• _Brief_: Identify all lines of the data containing the string "Daphne" and copy them.

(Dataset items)
———

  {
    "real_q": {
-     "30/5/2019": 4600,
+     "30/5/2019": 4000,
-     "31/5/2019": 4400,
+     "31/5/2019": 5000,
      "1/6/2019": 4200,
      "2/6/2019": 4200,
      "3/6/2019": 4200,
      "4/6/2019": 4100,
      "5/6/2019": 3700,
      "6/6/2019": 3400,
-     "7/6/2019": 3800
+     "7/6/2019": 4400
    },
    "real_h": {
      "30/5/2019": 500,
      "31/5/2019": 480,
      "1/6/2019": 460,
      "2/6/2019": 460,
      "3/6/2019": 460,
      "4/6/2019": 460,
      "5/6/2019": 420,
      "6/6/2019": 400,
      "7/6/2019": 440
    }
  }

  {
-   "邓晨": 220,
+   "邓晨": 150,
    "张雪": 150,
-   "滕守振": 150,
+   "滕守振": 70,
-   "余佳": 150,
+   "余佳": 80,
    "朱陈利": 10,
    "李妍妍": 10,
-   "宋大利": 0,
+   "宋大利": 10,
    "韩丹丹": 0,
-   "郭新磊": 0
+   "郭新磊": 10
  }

———

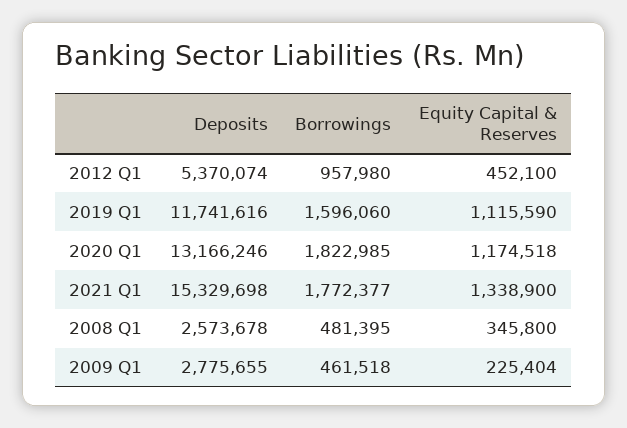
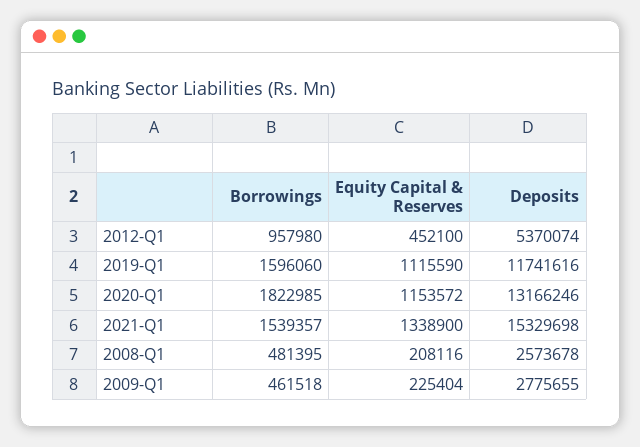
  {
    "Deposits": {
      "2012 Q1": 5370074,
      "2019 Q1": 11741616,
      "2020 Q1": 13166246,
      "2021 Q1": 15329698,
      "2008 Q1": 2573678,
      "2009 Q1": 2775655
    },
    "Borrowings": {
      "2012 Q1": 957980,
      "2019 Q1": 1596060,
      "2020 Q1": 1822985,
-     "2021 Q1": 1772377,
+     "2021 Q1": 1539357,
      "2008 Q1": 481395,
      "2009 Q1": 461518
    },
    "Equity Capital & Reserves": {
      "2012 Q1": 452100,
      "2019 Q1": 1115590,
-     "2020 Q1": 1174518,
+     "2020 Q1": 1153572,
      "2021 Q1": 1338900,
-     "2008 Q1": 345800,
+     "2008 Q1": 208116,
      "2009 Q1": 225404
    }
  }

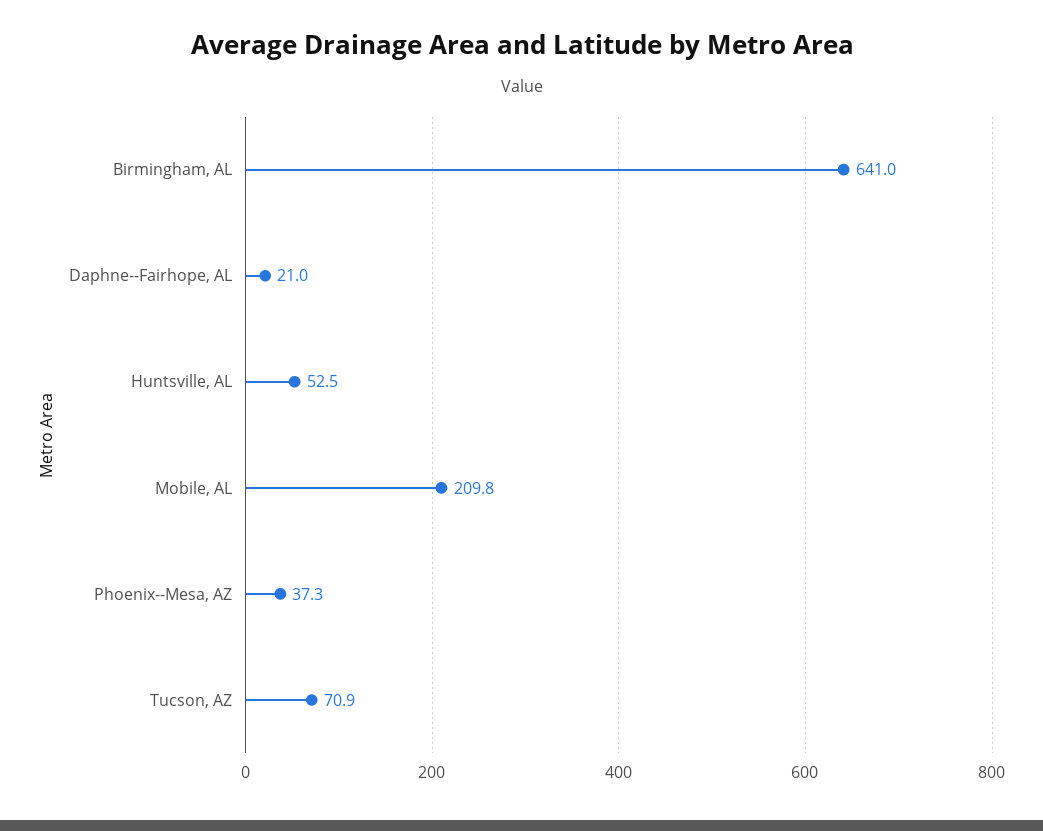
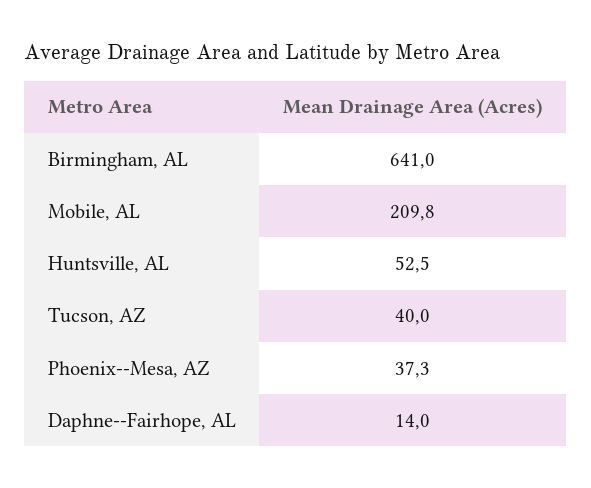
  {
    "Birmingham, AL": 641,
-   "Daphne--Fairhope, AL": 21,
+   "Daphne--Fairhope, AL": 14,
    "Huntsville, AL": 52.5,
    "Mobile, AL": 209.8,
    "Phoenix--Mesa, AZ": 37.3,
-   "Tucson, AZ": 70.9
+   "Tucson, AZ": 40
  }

———

• _Solution for this task_:
-   "Daphne--Fairhope, AL": 21,
+   "Daphne--Fairhope, AL": 14,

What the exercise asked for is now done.